A Senior Lecturer at the Political Science Department of the University of Ghana says it is premature for names to be suggested as potential flagbearers for the governing New Patriotic Party (NPP) for election 2024.

Prof Ransford Gyampo believes the phenomenon which has brewed over the past few weeks reeks of selfishness and sways away from government’s priority of ensuring the development of the country.

“There were serious challenges with the first term of the Akufo-Addo administration that led to the kind of results for the party in the 2020 elections.

“These challenges have to be dealt with even as the President strives to leave a legacy,” he said Sunday in an article.

Describing it as a “needless show of selfishness and a distraction,” the Political Science professor wonders why such a discourse will come up at a time when key government actors such as Deputy Ministers, Boards and heads of other state institutions, MMDCEs are yet to be appointed.

Over the past few weeks, Vice President, Dr Mahamadu Bawumia; Trade Minister, Alan Kyerematen; Agriculture Minister, Dr Afriyie Akoto-Osei; among others have been thrown into the fray as harbouring presidential ambitions.

In March, NPP Chairman Freddie Blay cautioned such persons and their supporters to desist from campaigning until further notice.

In an article Sunday, Prof Gyampo said, “as the NPP thinks about whoever would replace the President, they must be mindful of the fact that the NDC would strategically elect their most popular person, who has also produced an unprecedented election results in the history of Ghana’s Fourth Republic.”
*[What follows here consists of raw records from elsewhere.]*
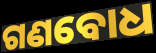
ଗଣବୋଧ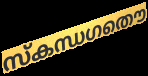
സ്കന്ധഗതൌ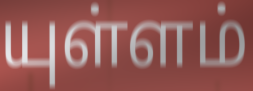
யுள்ளம்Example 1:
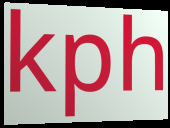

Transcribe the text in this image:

kph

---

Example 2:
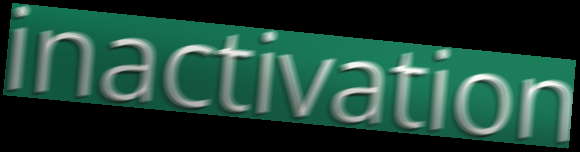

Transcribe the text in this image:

“Any political party worth its salt, must ab initio, know who can lead it to victory and who can lead it to defeat. Once this is known, the “talkings” must commence immediately the time comes for the discourse on who must lead the party.
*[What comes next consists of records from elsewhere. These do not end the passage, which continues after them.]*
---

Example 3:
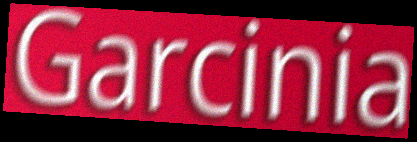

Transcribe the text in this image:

Garcinia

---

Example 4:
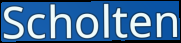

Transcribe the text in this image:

Scholten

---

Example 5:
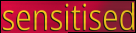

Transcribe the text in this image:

sensitisedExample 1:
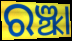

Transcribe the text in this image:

ରଞ୍ଝା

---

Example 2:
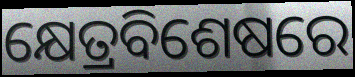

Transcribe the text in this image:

କ୍ଷେତ୍ରବିଶେଷରେ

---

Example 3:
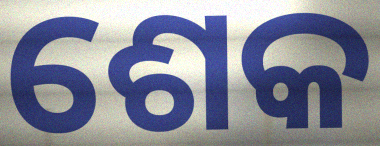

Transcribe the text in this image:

ଶେକ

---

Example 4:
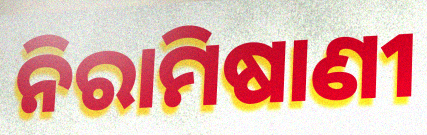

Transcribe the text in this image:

ନିରାମିଷାଣୀ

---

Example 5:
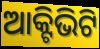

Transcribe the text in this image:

ଆକ୍ଟିଭିଟି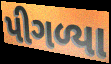
પીગળ્યા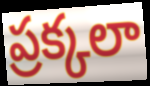
ప్రక్కలా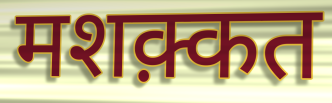
मशक़्कतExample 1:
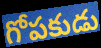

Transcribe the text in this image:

గోపకుడు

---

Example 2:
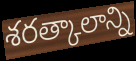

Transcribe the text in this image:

శరత్కాలాన్ని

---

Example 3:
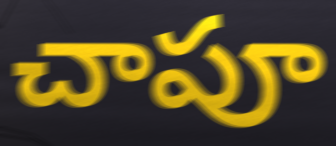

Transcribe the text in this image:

చాపూ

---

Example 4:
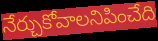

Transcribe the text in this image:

నేర్చుకోవాలనిపించేది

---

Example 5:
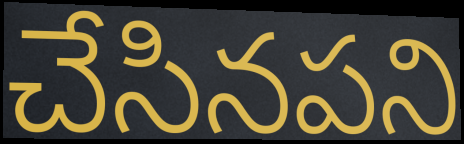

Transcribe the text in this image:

చేసినపని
“It is also Democratic to identify and reach out timeously, to people whose candidature can generate schisms and hurt a party’s electoral fortunes, for the purposes of dialogue, (not force and intimidation) with a view to getting them to rather support a candidate who can, at the minimum, make an impending election keenly competitive,” he said.

He further advised the elders of the NPP to desist from taking sides, engaging in ‘loose talks’ and rather play a reconciliatory role in unifying the party going forward.

“They must watch whatever is going on and act swiftly when appropriate, in closing ranks. For if the NDC in 2020 wasn’t a walk-over, it’s potential in the next election is palpably indubitable,” the lecturer added.